Learning Universal Predictors
Jordi Grau-Moya, Tim Genewein, Marcus Hutter, Laurent Orseau, Grégoire Delétang, Elliot Catt, Anian Ruoss, Li Kevin Wenliang, Christopher Mattern, Matthew Aitchison, Joel Veness
TL;DR
Introduces Solomonoff Induction and its universal prior $M$, highlighting its incomputability and the motivation to approximate it via meta-learning. Frames meta-learning as amortized Solomonoff Induction, showing that neural models trained on diverse, algorithmically generated data can approximate the Bayesian mixture over programs and converge toward the normalized prior $M^{norm}$ under suitable assumptions. Defines computable Solomonoff data generators $M_{s,L,n}$ and the normalized prior $M^{norm}$, proving consistency of empirical estimates and outlining training with fixed-length sequences to realize convergence to $\hat{M}^{norm}$. Extends to non-uniform sampling with $M_U^Q$ and demonstrates universality under mild conditions, then provides extensive experiments across UTMs, VOMS, and Chomsky-hierarchy tasks showing scaling and universal-data jointly promote increasingly universal predictive capabilities with transferable patterns across domains.
Abstract
Meta-learning has emerged as a powerful approach to train neural networks to learn new tasks quickly from limited data.

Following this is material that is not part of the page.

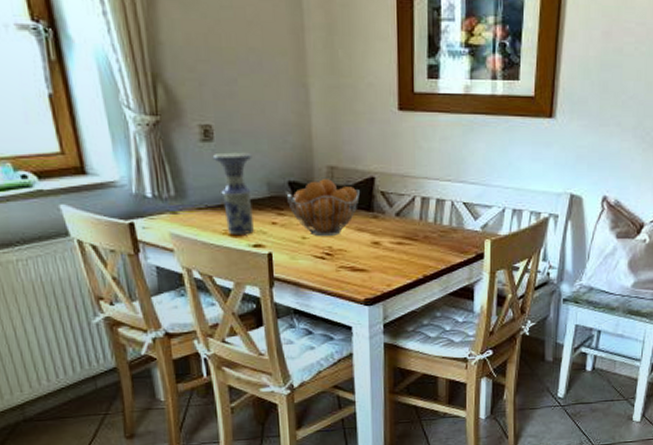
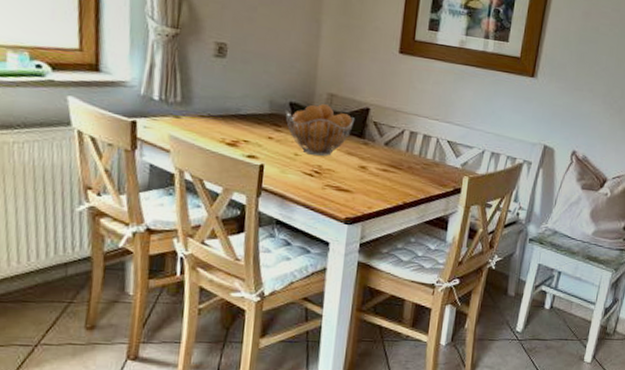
vase: present [212,152,254,235] -> none [222,68,260,145]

Broad exposure to different tasks leads to versatile representations enabling general problem solving. But, what are the limits of meta-learning? In this work, we explore the potential of amortizing the most powerful universal predictor, namely Solomonoff Induction (SI), into neural networks via leveraging meta-learning to its limits. We use Universal Turing Machines (UTMs) to generate training data used to expose networks to a broad range of patterns. We provide theoretical analysis of the UTM data generation processes and meta-training protocols. We conduct comprehensive experiments with neural architectures (e.g. LSTMs, Transformers) and algorithmic data generators of varying complexity and universality. Our results suggest that UTM data is a valuable resource for meta-learning, and that it can be used to train neural networks capable of learning universal prediction strategies.